[Data records]
------------------------------------------------------------------------
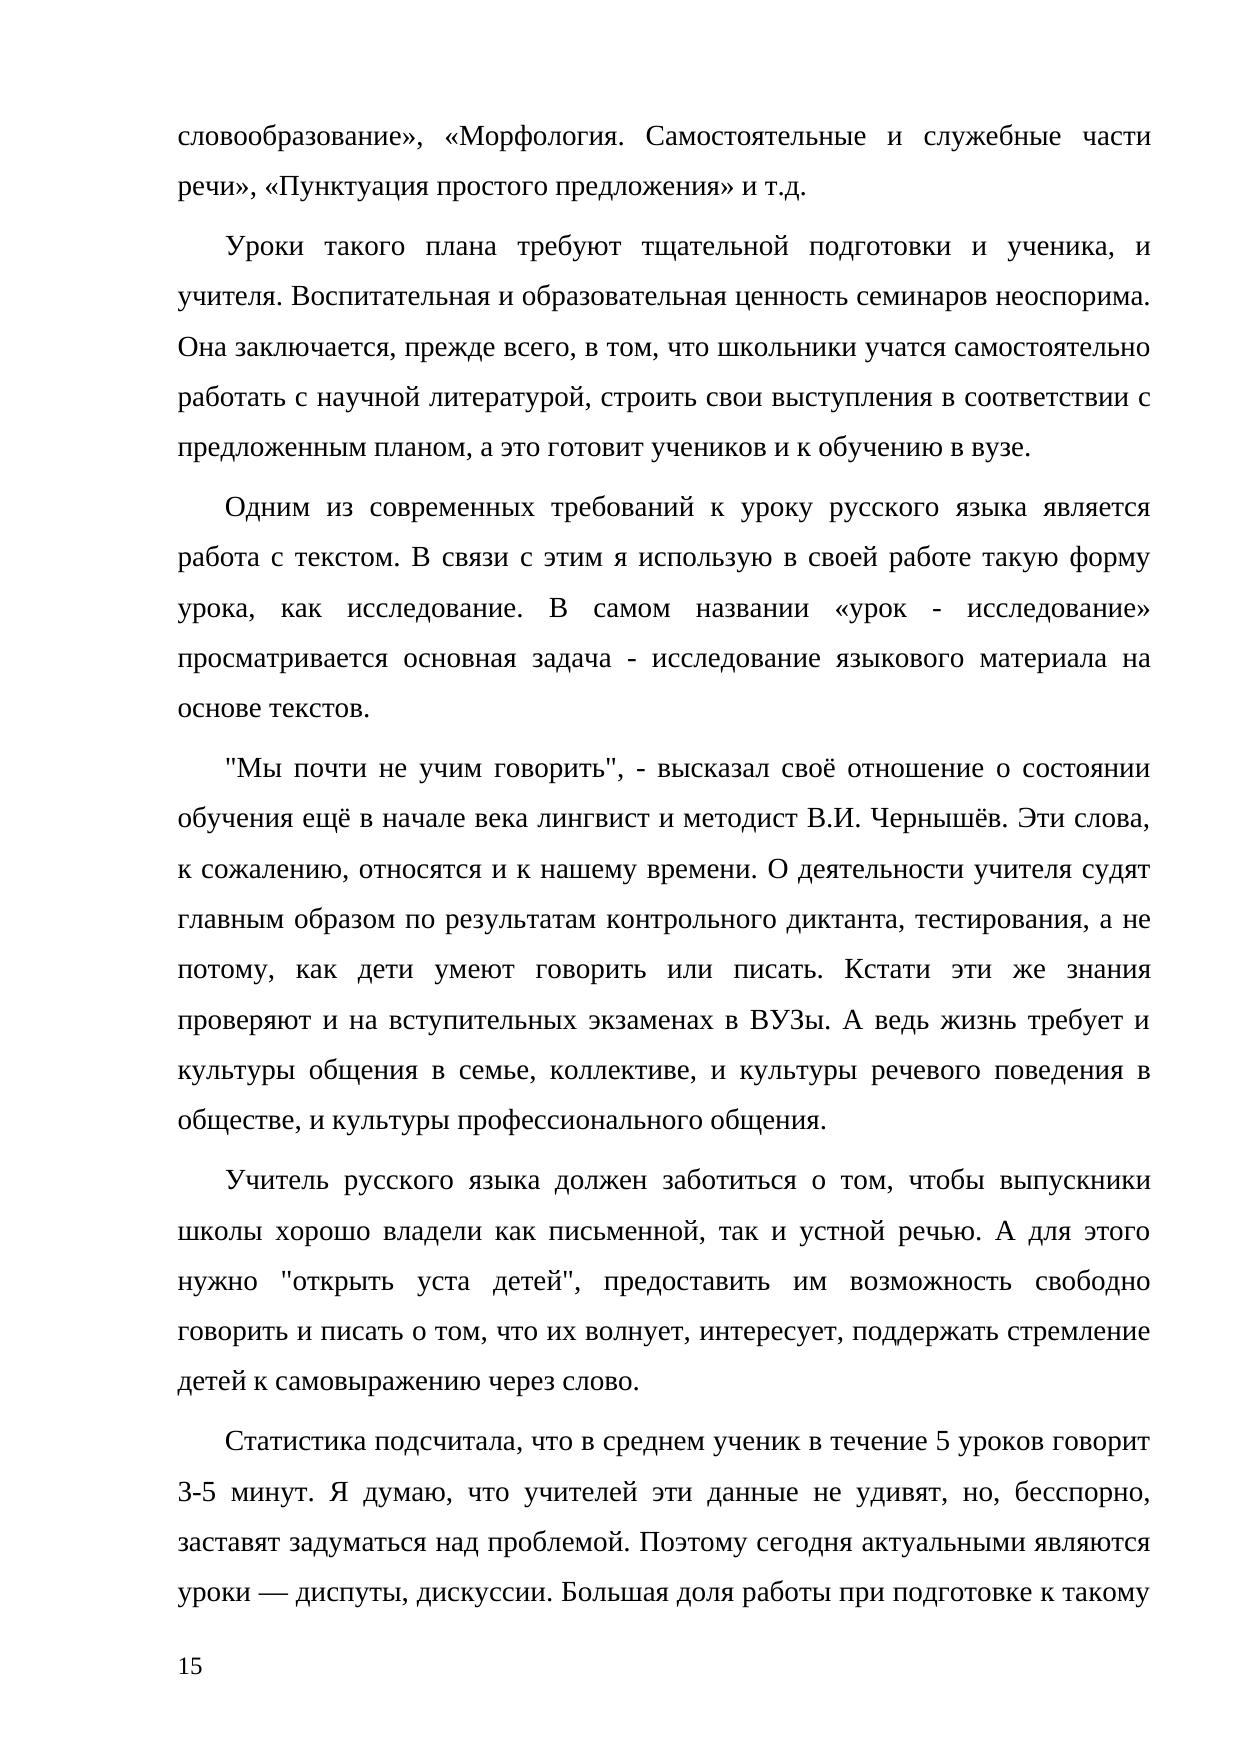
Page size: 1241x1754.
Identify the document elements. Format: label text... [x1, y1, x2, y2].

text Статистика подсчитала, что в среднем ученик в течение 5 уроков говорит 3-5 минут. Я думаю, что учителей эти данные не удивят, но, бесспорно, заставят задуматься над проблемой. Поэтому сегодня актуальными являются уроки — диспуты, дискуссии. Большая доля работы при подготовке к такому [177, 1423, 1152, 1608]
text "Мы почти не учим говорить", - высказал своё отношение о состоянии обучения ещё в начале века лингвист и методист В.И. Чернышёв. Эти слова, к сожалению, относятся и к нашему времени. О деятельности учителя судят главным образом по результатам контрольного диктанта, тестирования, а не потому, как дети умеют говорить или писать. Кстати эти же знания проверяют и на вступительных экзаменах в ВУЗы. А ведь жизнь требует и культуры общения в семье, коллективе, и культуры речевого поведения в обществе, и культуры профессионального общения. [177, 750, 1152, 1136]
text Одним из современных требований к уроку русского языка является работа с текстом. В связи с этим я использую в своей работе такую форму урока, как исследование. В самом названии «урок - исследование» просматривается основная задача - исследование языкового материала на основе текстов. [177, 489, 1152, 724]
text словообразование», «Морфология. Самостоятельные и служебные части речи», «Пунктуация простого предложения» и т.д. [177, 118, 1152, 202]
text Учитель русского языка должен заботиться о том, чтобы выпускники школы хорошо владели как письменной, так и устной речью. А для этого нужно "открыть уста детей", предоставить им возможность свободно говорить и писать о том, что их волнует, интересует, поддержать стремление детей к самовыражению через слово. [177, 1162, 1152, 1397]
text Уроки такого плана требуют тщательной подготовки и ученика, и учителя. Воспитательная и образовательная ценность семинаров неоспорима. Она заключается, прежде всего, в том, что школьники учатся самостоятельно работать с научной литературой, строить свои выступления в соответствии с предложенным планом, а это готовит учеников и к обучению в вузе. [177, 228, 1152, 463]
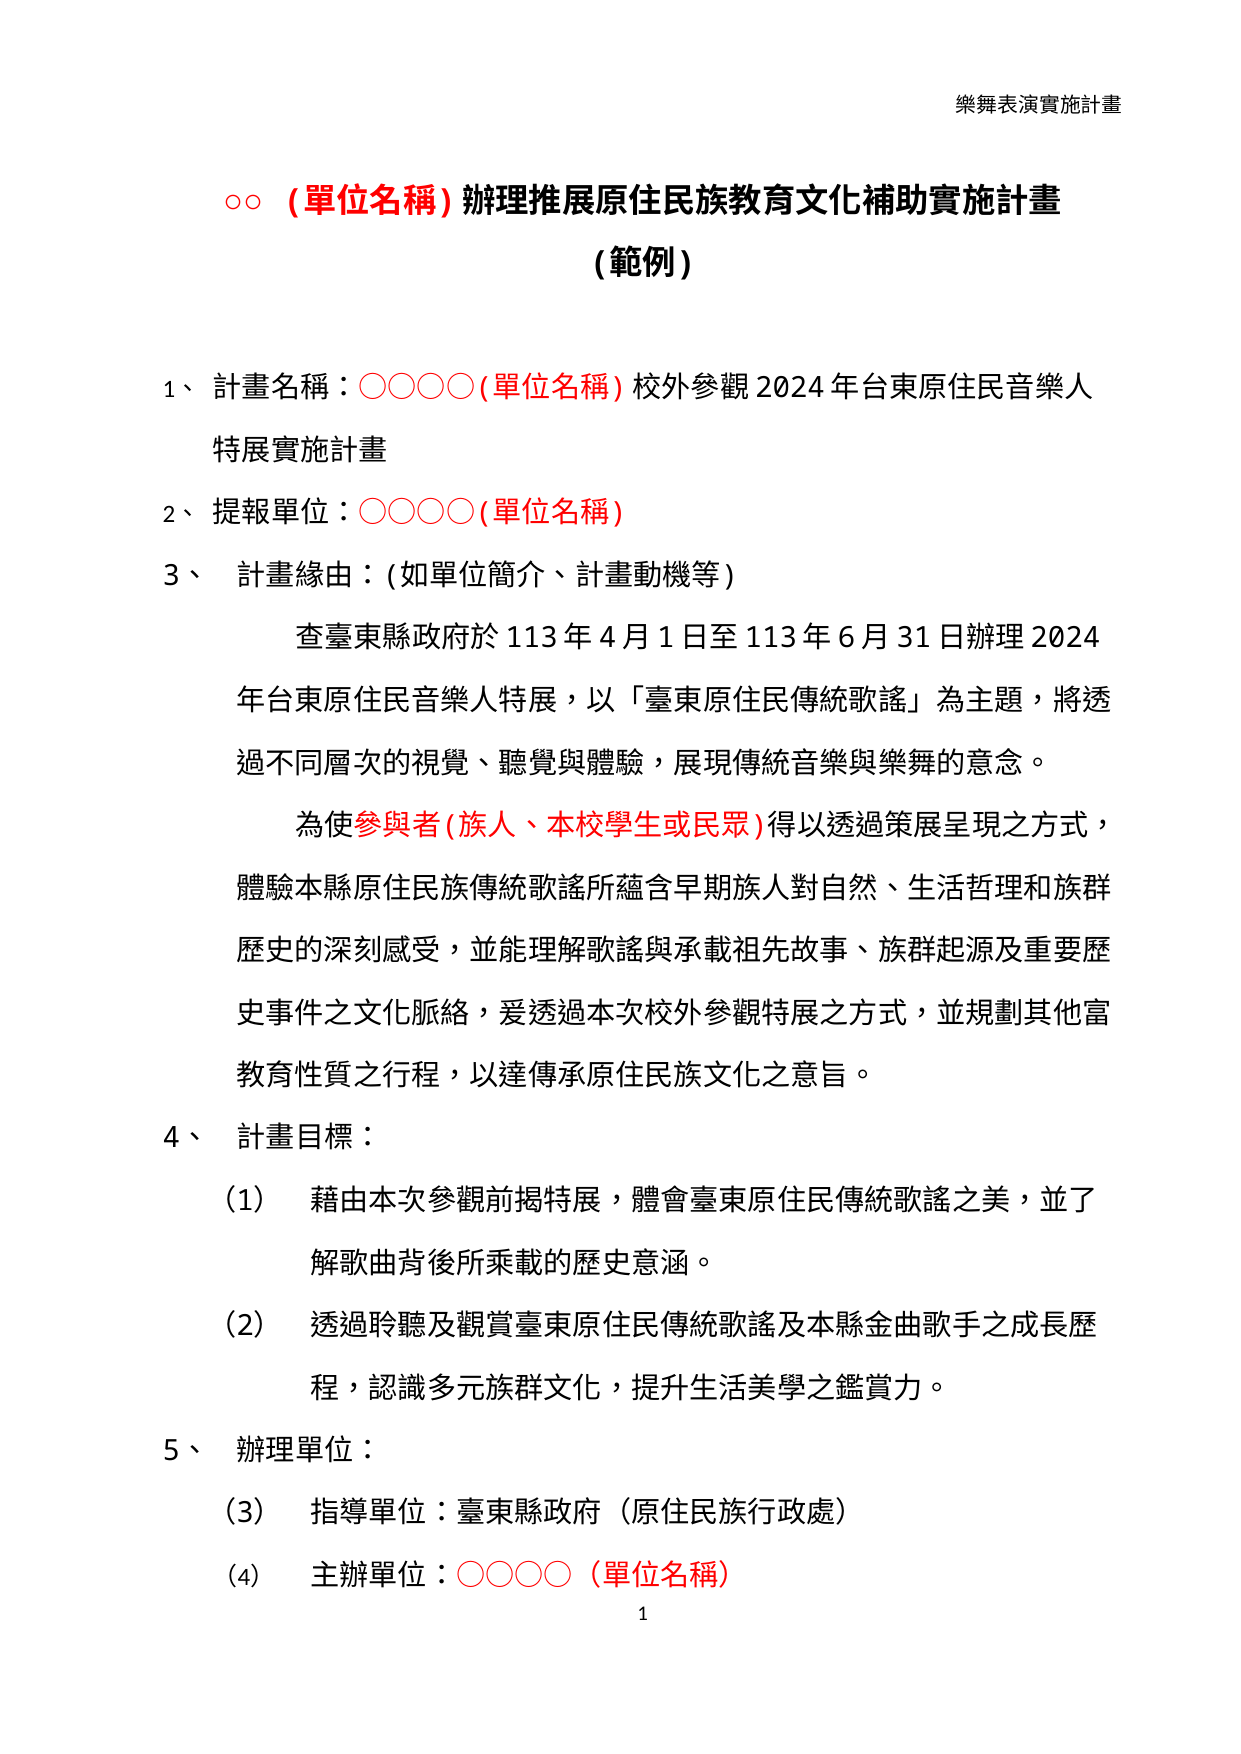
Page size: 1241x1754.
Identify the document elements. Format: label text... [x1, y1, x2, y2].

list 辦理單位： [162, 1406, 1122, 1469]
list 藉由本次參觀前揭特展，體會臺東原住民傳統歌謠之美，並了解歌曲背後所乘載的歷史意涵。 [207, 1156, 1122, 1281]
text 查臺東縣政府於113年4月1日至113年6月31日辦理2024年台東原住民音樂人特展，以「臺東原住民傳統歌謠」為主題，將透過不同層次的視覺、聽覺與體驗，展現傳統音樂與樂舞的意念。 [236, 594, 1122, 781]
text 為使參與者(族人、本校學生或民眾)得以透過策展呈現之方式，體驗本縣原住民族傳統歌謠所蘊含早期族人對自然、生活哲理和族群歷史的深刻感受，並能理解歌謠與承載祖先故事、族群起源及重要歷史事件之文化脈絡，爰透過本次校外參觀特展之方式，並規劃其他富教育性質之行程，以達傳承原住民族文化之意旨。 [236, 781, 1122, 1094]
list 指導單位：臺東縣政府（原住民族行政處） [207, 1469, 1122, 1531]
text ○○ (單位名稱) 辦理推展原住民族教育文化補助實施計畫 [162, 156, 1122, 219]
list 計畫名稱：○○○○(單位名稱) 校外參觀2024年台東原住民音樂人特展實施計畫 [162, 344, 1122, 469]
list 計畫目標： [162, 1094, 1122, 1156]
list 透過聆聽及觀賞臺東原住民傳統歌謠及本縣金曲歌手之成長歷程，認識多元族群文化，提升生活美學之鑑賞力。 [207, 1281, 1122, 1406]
------------------------------------------------------------------------
- Stated task
Return each line of the items above that contains the string "單位名稱".

- Written solution
text ○○ (單位名稱) 辦理推展原住民族教育文化補助實施計畫 [162, 156, 1122, 219]
list 計畫名稱：○○○○(單位名稱) 校外參觀2024年台東原住民音樂人特展實施計畫 [162, 344, 1122, 469]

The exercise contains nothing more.